* [WHAT YOU ARE ASKED TO DO]:
Write out the material below again, line for line, without any images.

* [LISTED ENTRIES]:

——————

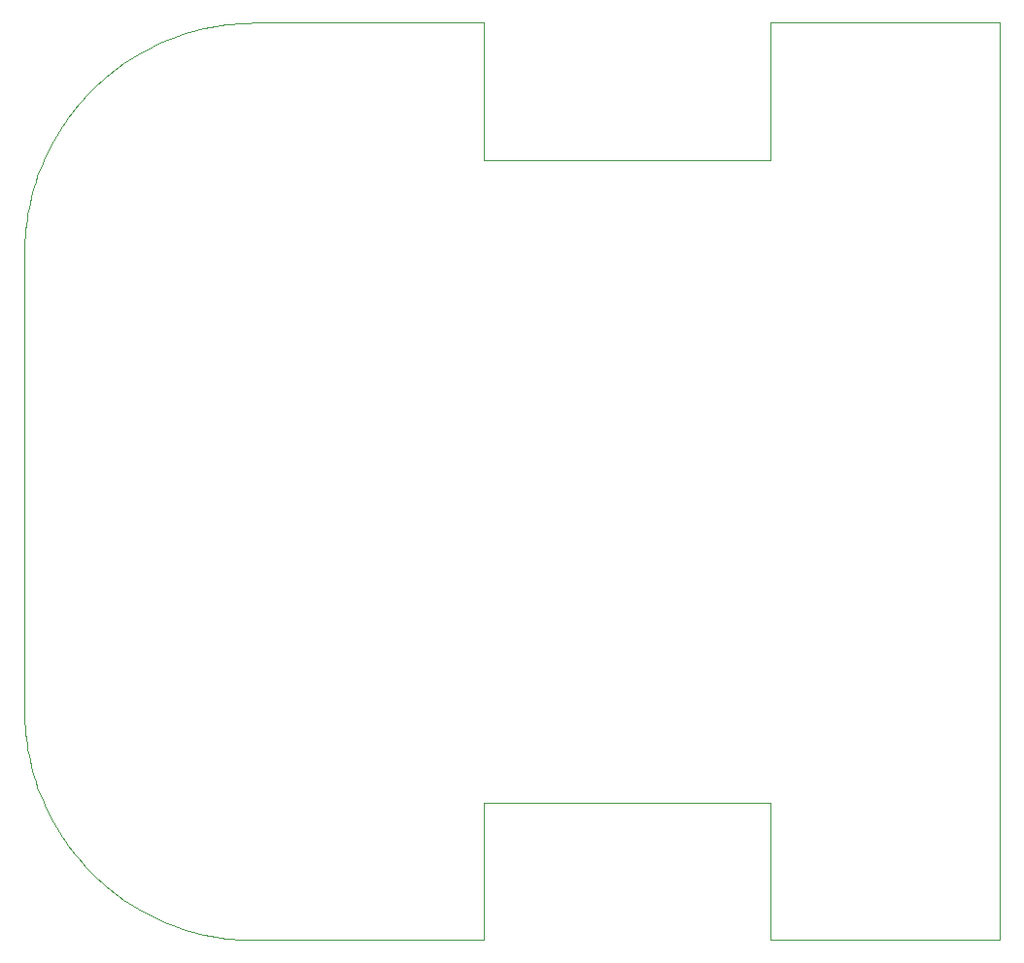
<source format=gbp>
G75*
%MOIN*%
%OFA0B0*%
%FSLAX25Y25*%
%IPPOS*%
%LPD*%
%AMOC8*
5,1,8,0,0,1.08239X$1,22.5*
%
%ADD10C,0.00000*%
D10*
X0105631Y0113505D02*
X0105631Y0270985D01*
X0105654Y0272888D01*
X0105723Y0274789D01*
X0105838Y0276689D01*
X0105999Y0278585D01*
X0106205Y0280476D01*
X0106457Y0282362D01*
X0106755Y0284241D01*
X0107098Y0286113D01*
X0107486Y0287976D01*
X0107919Y0289829D01*
X0108397Y0291671D01*
X0108919Y0293500D01*
X0109485Y0295317D01*
X0110095Y0297119D01*
X0110748Y0298907D01*
X0111444Y0300677D01*
X0112183Y0302431D01*
X0112964Y0304166D01*
X0113786Y0305882D01*
X0114650Y0307577D01*
X0115555Y0309251D01*
X0116500Y0310903D01*
X0117484Y0312531D01*
X0118507Y0314136D01*
X0119569Y0315714D01*
X0120669Y0317267D01*
X0121806Y0318793D01*
X0122979Y0320291D01*
X0124189Y0321760D01*
X0125433Y0323199D01*
X0126712Y0324608D01*
X0128025Y0325986D01*
X0129370Y0327331D01*
X0130748Y0328644D01*
X0132157Y0329923D01*
X0133596Y0331167D01*
X0135065Y0332377D01*
X0136563Y0333550D01*
X0138089Y0334687D01*
X0139642Y0335787D01*
X0141220Y0336849D01*
X0142825Y0337872D01*
X0144453Y0338856D01*
X0146105Y0339801D01*
X0147779Y0340706D01*
X0149474Y0341570D01*
X0151190Y0342392D01*
X0152925Y0343173D01*
X0154679Y0343912D01*
X0156449Y0344608D01*
X0158237Y0345261D01*
X0160039Y0345871D01*
X0161856Y0346437D01*
X0163685Y0346959D01*
X0165527Y0347437D01*
X0167380Y0347870D01*
X0169243Y0348258D01*
X0171115Y0348601D01*
X0172994Y0348899D01*
X0174880Y0349151D01*
X0176771Y0349357D01*
X0178667Y0349518D01*
X0180567Y0349633D01*
X0182468Y0349702D01*
X0184371Y0349725D01*
X0263111Y0349725D01*
X0263111Y0302481D01*
X0361536Y0302481D01*
X0361536Y0349725D01*
X0440276Y0349725D01*
X0440276Y0034765D01*
X0361536Y0034765D01*
X0361536Y0082009D01*
X0263111Y0082009D01*
X0263111Y0034765D01*
X0184371Y0034765D01*
X0182468Y0034788D01*
X0180567Y0034857D01*
X0178667Y0034972D01*
X0176771Y0035133D01*
X0174880Y0035339D01*
X0172994Y0035591D01*
X0171115Y0035889D01*
X0169243Y0036232D01*
X0167380Y0036620D01*
X0165527Y0037053D01*
X0163685Y0037531D01*
X0161856Y0038053D01*
X0160039Y0038619D01*
X0158237Y0039229D01*
X0156449Y0039882D01*
X0154679Y0040578D01*
X0152925Y0041317D01*
X0151190Y0042098D01*
X0149474Y0042920D01*
X0147779Y0043784D01*
X0146105Y0044689D01*
X0144453Y0045634D01*
X0142825Y0046618D01*
X0141220Y0047641D01*
X0139642Y0048703D01*
X0138089Y0049803D01*
X0136563Y0050940D01*
X0135065Y0052113D01*
X0133596Y0053323D01*
X0132157Y0054567D01*
X0130748Y0055846D01*
X0129370Y0057159D01*
X0128025Y0058504D01*
X0126712Y0059882D01*
X0125433Y0061291D01*
X0124189Y0062730D01*
X0122979Y0064199D01*
X0121806Y0065697D01*
X0120669Y0067223D01*
X0119569Y0068776D01*
X0118507Y0070354D01*
X0117484Y0071959D01*
X0116500Y0073587D01*
X0115555Y0075239D01*
X0114650Y0076913D01*
X0113786Y0078608D01*
X0112964Y0080324D01*
X0112183Y0082059D01*
X0111444Y0083813D01*
X0110748Y0085583D01*
X0110095Y0087371D01*
X0109485Y0089173D01*
X0108919Y0090990D01*
X0108397Y0092819D01*
X0107919Y0094661D01*
X0107486Y0096514D01*
X0107098Y0098377D01*
X0106755Y0100249D01*
X0106457Y0102128D01*
X0106205Y0104014D01*
X0105999Y0105905D01*
X0105838Y0107801D01*
X0105723Y0109701D01*
X0105654Y0111602D01*
X0105631Y0113505D01*
M02*

</source>
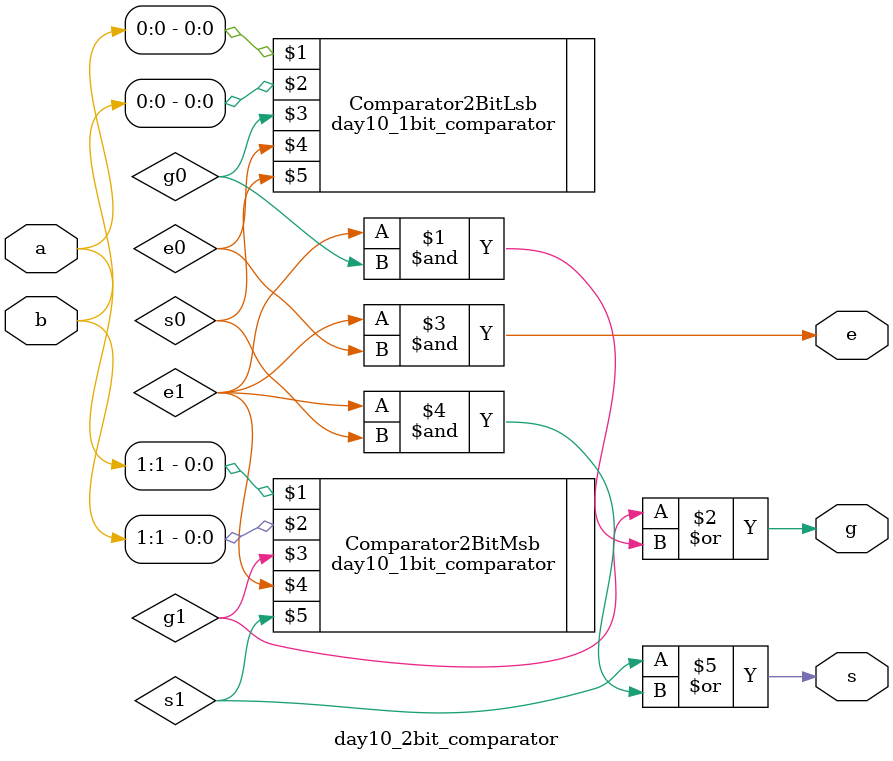
<source format=v>
`timescale 1ns / 1ps


module day10_2bit_comparator(
    input [1:0] a,
    input [1:0] b,
    output g,
    output e,
    output s
    );
    
    wire g0, g1, e0, e1, s0, s1;
    
    day10_1bit_comparator Comparator2BitMsb (a[1] , b[1], g1, e1, s1);
    day10_1bit_comparator Comparator2BitLsb (a[0] , b[0], g0, e0, s0);
    
    assign g = g1 | e1 & g0;
    assign e = e1 & e0;
    assign s = s1 | e1 & s0;
    
endmodule

</source>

——————

* [WORKED SOLUTION]:
<source format=gbp>
G75*
%MOIN*%
%OFA0B0*%
%FSLAX25Y25*%
%IPPOS*%
%LPD*%
%AMOC8*
5,1,8,0,0,1.08239X$1,22.5*
%
%ADD10C,0.00000*%
D10*
X0105631Y0113505D02*
X0105631Y0270985D01*
X0105654Y0272888D01*
X0105723Y0274789D01*
X0105838Y0276689D01*
X0105999Y0278585D01*
X0106205Y0280476D01*
X0106457Y0282362D01*
X0106755Y0284241D01*
X0107098Y0286113D01*
X0107486Y0287976D01*
X0107919Y0289829D01*
X0108397Y0291671D01*
X0108919Y0293500D01*
X0109485Y0295317D01*
X0110095Y0297119D01*
X0110748Y0298907D01*
X0111444Y0300677D01*
X0112183Y0302431D01*
X0112964Y0304166D01*
X0113786Y0305882D01*
X0114650Y0307577D01*
X0115555Y0309251D01*
X0116500Y0310903D01*
X0117484Y0312531D01*
X0118507Y0314136D01*
X0119569Y0315714D01*
X0120669Y0317267D01*
X0121806Y0318793D01*
X0122979Y0320291D01*
X0124189Y0321760D01*
X0125433Y0323199D01*
X0126712Y0324608D01*
X0128025Y0325986D01*
X0129370Y0327331D01*
X0130748Y0328644D01*
X0132157Y0329923D01*
X0133596Y0331167D01*
X0135065Y0332377D01*
X0136563Y0333550D01*
X0138089Y0334687D01*
X0139642Y0335787D01*
X0141220Y0336849D01*
X0142825Y0337872D01*
X0144453Y0338856D01*
X0146105Y0339801D01*
X0147779Y0340706D01*
X0149474Y0341570D01*
X0151190Y0342392D01*
X0152925Y0343173D01*
X0154679Y0343912D01*
X0156449Y0344608D01*
X0158237Y0345261D01*
X0160039Y0345871D01*
X0161856Y0346437D01*
X0163685Y0346959D01*
X0165527Y0347437D01*
X0167380Y0347870D01*
X0169243Y0348258D01*
X0171115Y0348601D01*
X0172994Y0348899D01*
X0174880Y0349151D01*
X0176771Y0349357D01*
X0178667Y0349518D01*
X0180567Y0349633D01*
X0182468Y0349702D01*
X0184371Y0349725D01*
X0263111Y0349725D01*
X0263111Y0302481D01*
X0361536Y0302481D01*
X0361536Y0349725D01*
X0440276Y0349725D01*
X0440276Y0034765D01*
X0361536Y0034765D01*
X0361536Y0082009D01*
X0263111Y0082009D01*
X0263111Y0034765D01*
X0184371Y0034765D01*
X0182468Y0034788D01*
X0180567Y0034857D01*
X0178667Y0034972D01*
X0176771Y0035133D01*
X0174880Y0035339D01*
X0172994Y0035591D01*
X0171115Y0035889D01*
X0169243Y0036232D01*
X0167380Y0036620D01*
X0165527Y0037053D01*
X0163685Y0037531D01*
X0161856Y0038053D01*
X0160039Y0038619D01*
X0158237Y0039229D01*
X0156449Y0039882D01*
X0154679Y0040578D01*
X0152925Y0041317D01*
X0151190Y0042098D01*
X0149474Y0042920D01*
X0147779Y0043784D01*
X0146105Y0044689D01*
X0144453Y0045634D01*
X0142825Y0046618D01*
X0141220Y0047641D01*
X0139642Y0048703D01*
X0138089Y0049803D01*
X0136563Y0050940D01*
X0135065Y0052113D01*
X0133596Y0053323D01*
X0132157Y0054567D01*
X0130748Y0055846D01*
X0129370Y0057159D01*
X0128025Y0058504D01*
X0126712Y0059882D01*
X0125433Y0061291D01*
X0124189Y0062730D01*
X0122979Y0064199D01*
X0121806Y0065697D01*
X0120669Y0067223D01*
X0119569Y0068776D01*
X0118507Y0070354D01*
X0117484Y0071959D01*
X0116500Y0073587D01*
X0115555Y0075239D01*
X0114650Y0076913D01*
X0113786Y0078608D01*
X0112964Y0080324D01*
X0112183Y0082059D01*
X0111444Y0083813D01*
X0110748Y0085583D01*
X0110095Y0087371D01*
X0109485Y0089173D01*
X0108919Y0090990D01*
X0108397Y0092819D01*
X0107919Y0094661D01*
X0107486Y0096514D01*
X0107098Y0098377D01*
X0106755Y0100249D01*
X0106457Y0102128D01*
X0106205Y0104014D01*
X0105999Y0105905D01*
X0105838Y0107801D01*
X0105723Y0109701D01*
X0105654Y0111602D01*
X0105631Y0113505D01*
M02*

</source>
<source format=v>
`timescale 1ns / 1ps


module day10_2bit_comparator(
    input [1:0] a,
    input [1:0] b,
    output g,
    output e,
    output s
    );
    
    wire g0, g1, e0, e1, s0, s1;
    
    day10_1bit_comparator Comparator2BitMsb (a[1] , b[1], g1, e1, s1);
    day10_1bit_comparator Comparator2BitLsb (a[0] , b[0], g0, e0, s0);
    
    assign g = g1 | e1 & g0;
    assign e = e1 & e0;
    assign s = s1 | e1 & s0;
    
endmodule

</source>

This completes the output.